━━ Excerpted passage
The singularity spectra f(a) and scaling exponent a of shale samples exhibit a clear asymmetry (Figure 5D), further confirming the multi-fractal nature of micropore distribution. The (a₀)_micro values range from 1.062 to 1.103, averaging at 1.075, exhibiting a relatively concentrated distribution of micropores within this range. Furthermore, the (a_5--a₅₊)_micro values, indicative of the degree of heterogeneity in pore distribution, range from 1.338 to 2.097, averaging at 1.526, showing significant internal disparities and high heterogeneity in PSD within the micropore range (Do and Do, 2003). The R_d value, calculated as R_d = ((a₀-a₅₊) - (a_5--a₀)), reflects the deviation of the symmetry line of the f(a) spectrum, averaging at −0.469, suggesting that micropores in these shales are primarily concentrated within the high-probability region or the concentrated region of PSD.
━━━━
━━ Recorded data
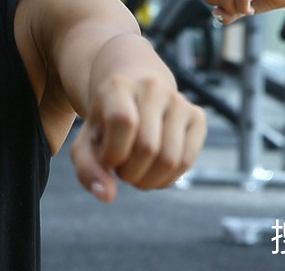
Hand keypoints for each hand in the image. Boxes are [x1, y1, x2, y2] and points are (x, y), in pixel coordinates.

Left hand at [70, 74, 205, 202]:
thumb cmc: (105, 124)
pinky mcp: (197, 115)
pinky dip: (168, 179)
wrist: (131, 96)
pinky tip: (154, 172)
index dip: (114, 152)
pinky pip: (187, 161)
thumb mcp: (87, 143)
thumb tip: (107, 196)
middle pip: (148, 146)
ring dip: (149, 180)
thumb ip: (88, 169)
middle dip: (130, 173)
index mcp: (118, 86)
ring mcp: (178, 100)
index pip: (123, 122)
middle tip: (121, 170)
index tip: (107, 159)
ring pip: (170, 158)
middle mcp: (151, 87)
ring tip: (136, 172)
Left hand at [197, 0, 284, 24]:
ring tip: (246, 9)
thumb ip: (226, 11)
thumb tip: (215, 14)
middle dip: (222, 6)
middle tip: (238, 9)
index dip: (211, 1)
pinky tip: (252, 9)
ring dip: (234, 9)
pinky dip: (244, 9)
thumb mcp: (241, 6)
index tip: (227, 6)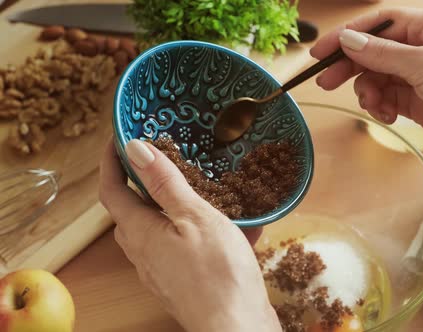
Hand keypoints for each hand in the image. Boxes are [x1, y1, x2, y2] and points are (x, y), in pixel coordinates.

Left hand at [99, 138, 280, 331]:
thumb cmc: (216, 274)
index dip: (111, 161)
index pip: (111, 189)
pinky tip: (243, 225)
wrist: (236, 328)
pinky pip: (188, 247)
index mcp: (140, 232)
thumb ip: (166, 184)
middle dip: (143, 183)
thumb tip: (136, 149)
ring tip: (206, 188)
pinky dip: (207, 231)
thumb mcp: (194, 217)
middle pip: (134, 211)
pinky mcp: (186, 281)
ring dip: (178, 206)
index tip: (119, 136)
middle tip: (163, 158)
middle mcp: (145, 253)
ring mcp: (164, 270)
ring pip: (163, 229)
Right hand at [310, 8, 422, 184]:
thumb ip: (383, 54)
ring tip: (376, 106)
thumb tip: (348, 40)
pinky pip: (390, 98)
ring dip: (370, 92)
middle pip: (375, 51)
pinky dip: (383, 107)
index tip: (320, 52)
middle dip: (351, 67)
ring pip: (380, 77)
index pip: (380, 25)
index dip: (347, 37)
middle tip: (327, 83)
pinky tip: (389, 116)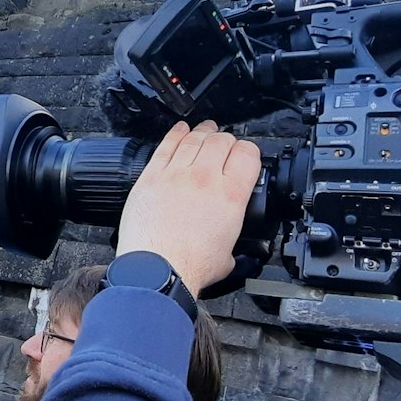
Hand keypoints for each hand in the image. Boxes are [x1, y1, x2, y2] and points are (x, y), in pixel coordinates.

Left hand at [115, 120, 264, 291]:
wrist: (158, 270)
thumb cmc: (190, 266)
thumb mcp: (230, 254)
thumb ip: (233, 240)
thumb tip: (233, 247)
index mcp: (231, 195)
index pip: (248, 154)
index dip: (248, 151)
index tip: (244, 155)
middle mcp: (205, 178)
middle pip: (221, 141)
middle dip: (227, 140)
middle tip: (225, 145)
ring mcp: (177, 174)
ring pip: (194, 139)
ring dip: (203, 132)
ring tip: (206, 130)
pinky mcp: (152, 177)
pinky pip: (166, 145)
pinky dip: (175, 134)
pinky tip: (180, 130)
━━━━
Revise the shale micropore passage above from "The singularity spectra" up to and including "region of PSD.", changing "heterogeneity" to "nonuniformity".

The singularity spectra f(a) and scaling exponent a of shale samples exhibit a clear asymmetry (Figure 5D), further confirming the multi-fractal nature of micropore distribution. The (a₀)_micro values range from 1.062 to 1.103, averaging at 1.075, exhibiting a relatively concentrated distribution of micropores within this range. Furthermore, the (a_5--a₅₊)_micro values, indicative of the degree of nonuniformity in pore distribution, range from 1.338 to 2.097, averaging at 1.526, showing significant internal disparities and high nonuniformity in PSD within the micropore range (Do and Do, 2003). The R_d value, calculated as R_d = ((a₀-a₅₊) - (a_5--a₀)), reflects the deviation of the symmetry line of the f(a) spectrum, averaging at −0.469, suggesting that micropores in these shales are primarily concentrated within the high-probability region or the concentrated region of PSD.